» **REQUIRED ACTION A**
Retype the part of the article on the medical cannabis group, starting with "One of the group" and going on through "horizontally in the EU.".
» **REQUIRED ACTION B**
Answer these questions from the article on the medical cannabis group:
(i) How many MEPs joined the cross-party group?
(ii) Which country is Alex Agius Saliba an MEP from?
(iii) In what year did the European Parliament adopt the resolution calling for a legal definition of medical cannabis?
» **REQUIRED ACTION C**
Translate this sentence from the article on the medical cannabis group into Spanish: "EURACTIV reports that more than 40 MEPs joined a cross-party group to tackle the stigma and taboo around medical cannabis in the member states."

» **PASSAGE SHOWN**
====
New Cross-Party Parliamentary Group Formed to End The Medical Cannabis Stigma in the EU

21st May 2021

A group of European lawmakers aim to end the stigmatisation of medical cannabis and help patients in need to make the medicine more accessible in the EU.

EURACTIV reports that more than 40 MEPs joined a cross-party group to tackle the stigma and taboo around medical cannabis in the member states.

One of the group leaders, the Maltese MEP Alex Agius Saliba, said: “It does not make sense to keep treating patients who direly need these prescriptions as second, third, or fourth class patients.”

He added the group would include a number of MEPs from countries where medical cannabis is widely accessible (Germany and Malta, for example), and also if he had to choose, he would like a more structured system like Germany has in Europe.

Mr Saliba said: “These colleagues could bring good practices from their countries, and we can see whether their models can be replicated horizontally in the EU.

“The biggest problem is that we cannot pick and choose between the pilot project system and the structured one, as we are starting from scratch at the EU level.”

First, the group will need to have to work hard on the basics. The first questions should be to determine what medical cannabis exactly is.

Mr Saliba told EURACTIV that while there are some countries where medical cannabis is no longer a “taboo”, the group will aim to “advance the demands of a resolution that the European Parliament adopted in 2019 in which MEPs called on the EU executive and national authorities to provide a legal definition of medical cannabis.”
====
» **DATASET CONTENT**
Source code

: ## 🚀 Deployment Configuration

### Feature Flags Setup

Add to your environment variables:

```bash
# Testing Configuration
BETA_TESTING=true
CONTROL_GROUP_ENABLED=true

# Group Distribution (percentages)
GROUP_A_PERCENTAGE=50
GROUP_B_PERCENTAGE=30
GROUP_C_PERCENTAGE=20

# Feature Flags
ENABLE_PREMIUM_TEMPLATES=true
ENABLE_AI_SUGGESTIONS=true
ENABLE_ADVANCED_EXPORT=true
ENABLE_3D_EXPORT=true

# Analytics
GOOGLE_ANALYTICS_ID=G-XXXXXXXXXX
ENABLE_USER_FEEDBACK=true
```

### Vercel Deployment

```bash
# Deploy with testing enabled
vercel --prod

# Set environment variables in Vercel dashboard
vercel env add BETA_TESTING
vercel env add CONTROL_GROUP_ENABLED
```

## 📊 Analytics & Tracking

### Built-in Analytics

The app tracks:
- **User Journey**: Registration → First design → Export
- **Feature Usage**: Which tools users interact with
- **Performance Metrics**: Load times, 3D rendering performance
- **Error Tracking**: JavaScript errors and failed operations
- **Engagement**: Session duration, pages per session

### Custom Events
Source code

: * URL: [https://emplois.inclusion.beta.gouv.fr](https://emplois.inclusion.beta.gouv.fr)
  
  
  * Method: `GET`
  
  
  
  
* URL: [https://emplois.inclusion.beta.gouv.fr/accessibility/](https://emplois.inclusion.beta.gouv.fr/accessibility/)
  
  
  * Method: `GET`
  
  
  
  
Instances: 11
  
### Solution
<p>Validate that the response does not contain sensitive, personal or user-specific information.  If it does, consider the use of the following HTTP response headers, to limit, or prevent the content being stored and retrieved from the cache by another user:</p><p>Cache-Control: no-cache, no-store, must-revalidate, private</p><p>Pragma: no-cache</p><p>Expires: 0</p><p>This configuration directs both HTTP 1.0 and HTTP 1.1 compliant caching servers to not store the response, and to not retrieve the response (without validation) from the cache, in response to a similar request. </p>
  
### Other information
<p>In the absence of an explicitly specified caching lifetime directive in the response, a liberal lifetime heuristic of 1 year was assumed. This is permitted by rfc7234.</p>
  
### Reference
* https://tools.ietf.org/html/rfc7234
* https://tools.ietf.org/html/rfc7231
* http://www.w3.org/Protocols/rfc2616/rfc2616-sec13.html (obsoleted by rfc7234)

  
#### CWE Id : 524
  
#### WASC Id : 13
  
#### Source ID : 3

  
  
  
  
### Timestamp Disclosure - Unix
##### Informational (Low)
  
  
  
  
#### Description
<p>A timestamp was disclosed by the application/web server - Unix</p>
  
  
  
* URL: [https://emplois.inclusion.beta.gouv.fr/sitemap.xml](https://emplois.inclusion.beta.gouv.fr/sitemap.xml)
====
» **REPLY A**
One of the group leaders, the Maltese MEP Alex Agius Saliba, said: “It does not make sense to keep treating patients who direly need these prescriptions as second, third, or fourth class patients.”

He added the group would include a number of MEPs from countries where medical cannabis is widely accessible (Germany and Malta, for example), and also if he had to choose, he would like a more structured system like Germany has in Europe.

Mr Saliba said: “These colleagues could bring good practices from their countries, and we can see whether their models can be replicated horizontally in the EU.

» **REPLY B**
(i) More than 40
(ii) Malta
(iii) 2019

» **REPLY C**
EURACTIV informa de que más de 40 eurodiputados se unieron a un grupo multipartidista para combatir el estigma y el tabú en torno al cannabis medicinal en los Estados miembros.